§ RECORDED INFORMATION
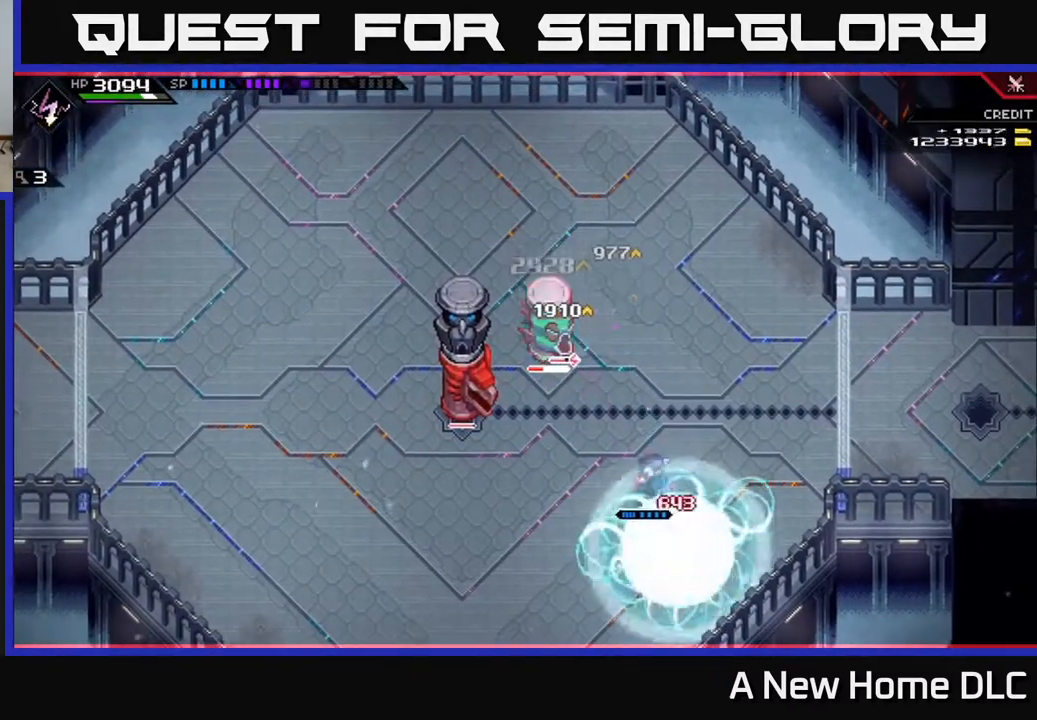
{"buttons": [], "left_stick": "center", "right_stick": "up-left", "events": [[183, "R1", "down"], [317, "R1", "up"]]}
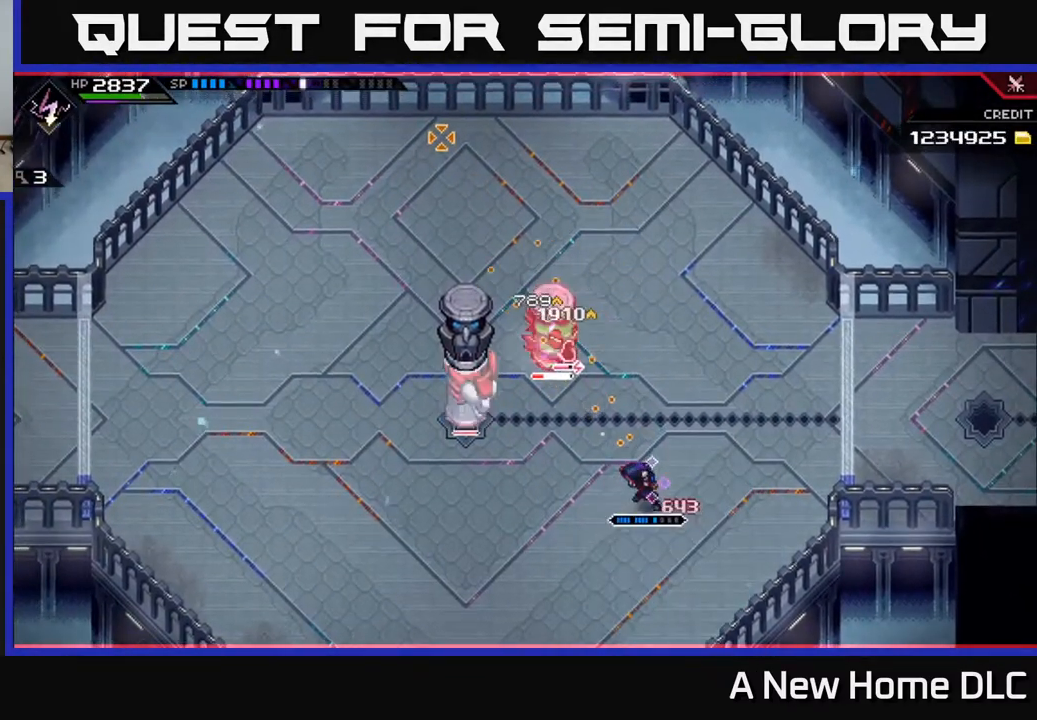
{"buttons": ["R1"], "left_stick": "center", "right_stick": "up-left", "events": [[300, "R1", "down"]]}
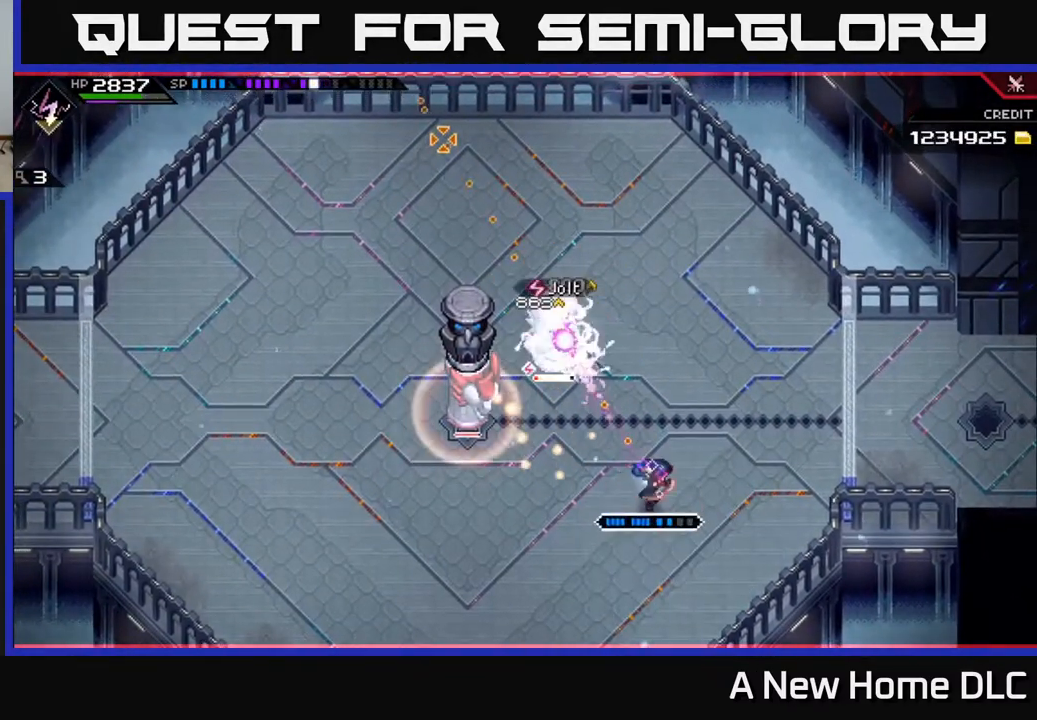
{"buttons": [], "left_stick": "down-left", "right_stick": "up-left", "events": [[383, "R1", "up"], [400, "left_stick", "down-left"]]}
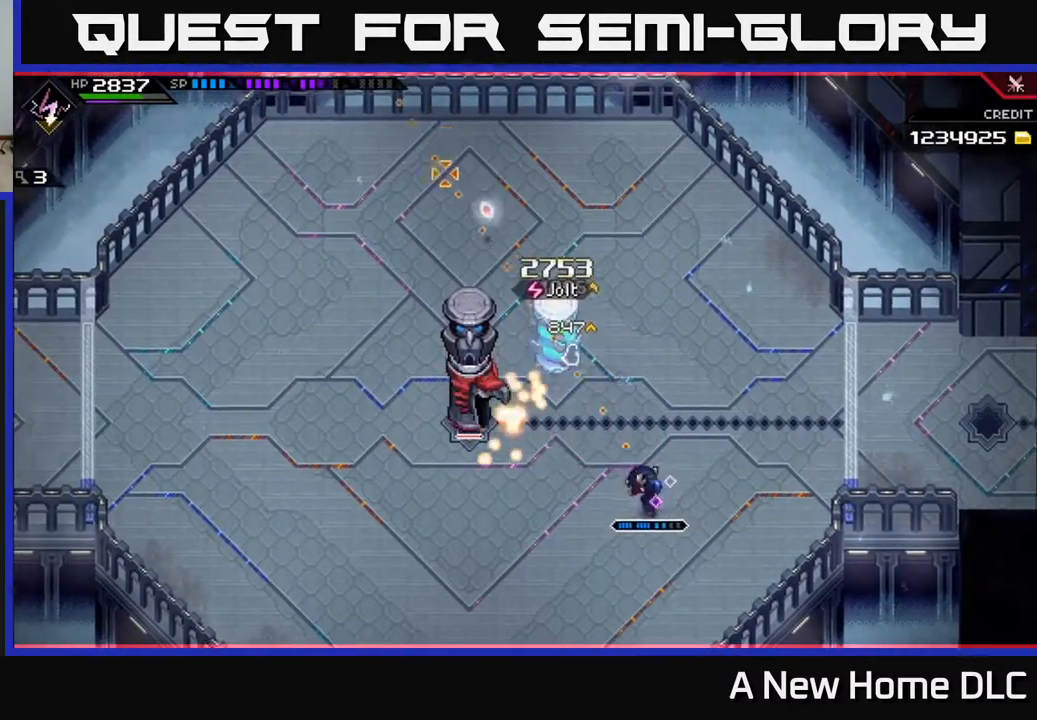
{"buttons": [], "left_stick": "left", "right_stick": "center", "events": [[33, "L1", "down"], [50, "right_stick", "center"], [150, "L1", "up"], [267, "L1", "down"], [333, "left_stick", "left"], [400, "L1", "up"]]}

§ AIM OF THE EXERCISE
Leave the pictures out and restate the listing word for word.

§ ANSWER FOR THE TASK
{"buttons": [], "left_stick": "center", "right_stick": "up-left", "events": [[183, "R1", "down"], [317, "R1", "up"]]}
{"buttons": ["R1"], "left_stick": "center", "right_stick": "up-left", "events": [[300, "R1", "down"]]}
{"buttons": [], "left_stick": "down-left", "right_stick": "up-left", "events": [[383, "R1", "up"], [400, "left_stick", "down-left"]]}
{"buttons": [], "left_stick": "left", "right_stick": "center", "events": [[33, "L1", "down"], [50, "right_stick", "center"], [150, "L1", "up"], [267, "L1", "down"], [333, "left_stick", "left"], [400, "L1", "up"]]}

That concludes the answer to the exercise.